熱田護の「500GP-Plus」
第2回:1992年 ジャン・アレジと日本人ドライバー
2020年7月15日 06:00
F1デビュー4年目、フェラーリに移籍して2年目。フランスGPのセッション後、うまく走らないマシンに苛立つアレジ選手に、ニキ・ラウダさんが言葉をかける場面。選手が上半身裸になるということも時代を感じさせます。
カナダ・モントリオールのジル・ビルヌーブ・サーキットは、公園の中にあって雰囲気が良い。広角レンズ&スローシャッターで流し撮りをする面白さを発見したのが、このカット。翌年からはもっとスローシャッターにして、木抜けスロー流し撮りの完成度を徐々に高めていきました。
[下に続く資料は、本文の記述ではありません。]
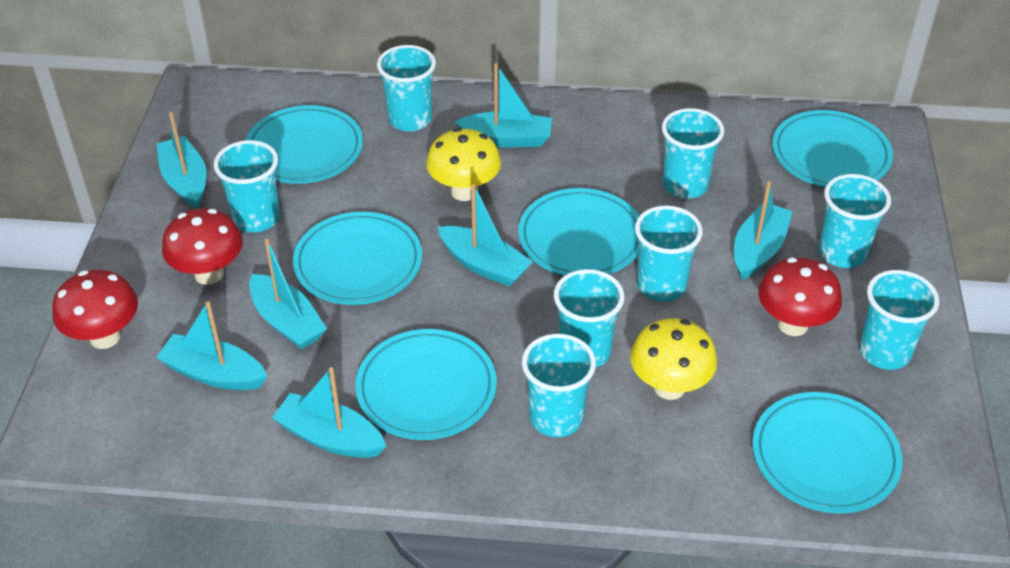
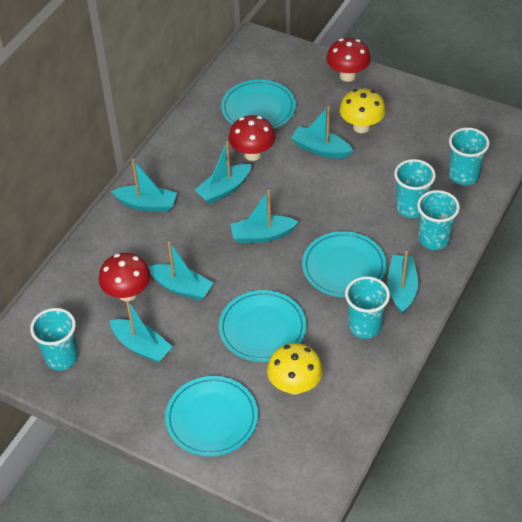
turquoise cup: [214,140,280,232] [377,45,436,132] [522,334,596,437] [554,269,624,367] [635,205,703,302] [662,108,724,199] [819,174,891,268] [859,270,939,370] = 8 -> [30,308,78,370] [345,276,390,339] [394,159,436,218] [417,190,460,250] [449,128,490,185] = 5
turquoise plate: [245,105,363,184] [293,212,422,305] [355,329,497,440] [518,188,639,276] [752,392,903,513] [772,110,893,187] = 6 -> [165,376,258,457] [219,290,306,362] [221,80,296,129] [302,231,387,298] = 4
初めてのモナコグランプリ。夢のような景色の中、F1が走るというコース脇は、歩けば歩くだけ絵になるポイントの連続。真俯瞰で走行する姿を狙える場所はトンネルの出口にありました。このコースの最高速で現れるマシンにレンズの振りを合わせるのは、難しすぎて、楽しすぎる!
ベルギーGPにて、若きアレジ選手。絵になるドライバーというのは、それだけでありがたい存在。
手前の赤い前ボケは、ガレージ前に置いてあるマシンのカウルの赤。"フェラーリレッド"と呼ばれるけれど、その赤は毎年のように微妙に変化しています。
光というのは、国によって、季節によって、気候によって変化します。1996年までは、このポルトガルのエストリル・サーキットでF1の開催がありました。
ここの光は、宝石のようにキラキラと透明度が高く、透き通っている。厚い雲の中から必ず現れると信じて待った1枚。
走行後、水をがぶ飲みする鈴木亜久里選手。耐火アンダーウェアではなくTシャツなのが男らしい。この当時は、ガレージの中で写真を撮るのも比較的自由でした。
絵になる男というのは、それだけで写真に力が出ます。
東芝、マルボロ、フットワーク、takaQというスポンサーの顔ぶれは懐かしいし、レーシングスーツに刺繍やワッペンを施していたのもいいですよね。今は印刷だから……。
ドライバーがマシンに乗り込む所作は、カメラマンにとっても大事な時間。その一挙手一投足は、全てが絵になります。
1992年からF1のフル参戦を開始した片山右京選手。鈴木亜久里選手がクールでカッコよくて近寄り難い感じなのに対して、右京選手は僕と同じ歳というのもあるし、フレンドリーで冗談を言い合えるような感じ。
ハンガリーGPの予備予選は早朝でした。斜光で狙える美味しい時間、大好きな時間。
モナコGP、トンネル前のポルティエ・コーナー。今はこの位置から撮れないし、その先の海は埋め立てられて違う景色になっています。
伝統のコースも、背景やコースレイアウトが時代によってどんどん変化します。好きな場所があったら、その時に必ず納得のいく写真を残せるようにしなければ、後悔することになってしまう。
イモラ・サーキットの夕陽は綺麗でした。
イタリアという国、パスタは超絶美味しいし、景色や建物も素晴らしいし、女子は可愛い。しかし、泥棒はウジャウジャいます。カメラマンにとってカメラ機材は命の次に重要。毎年のように、セキュリティがしっかりとしていそうなプレスルームでカメラの盗難が起こるのは、イタリア……。是非ご注意ください!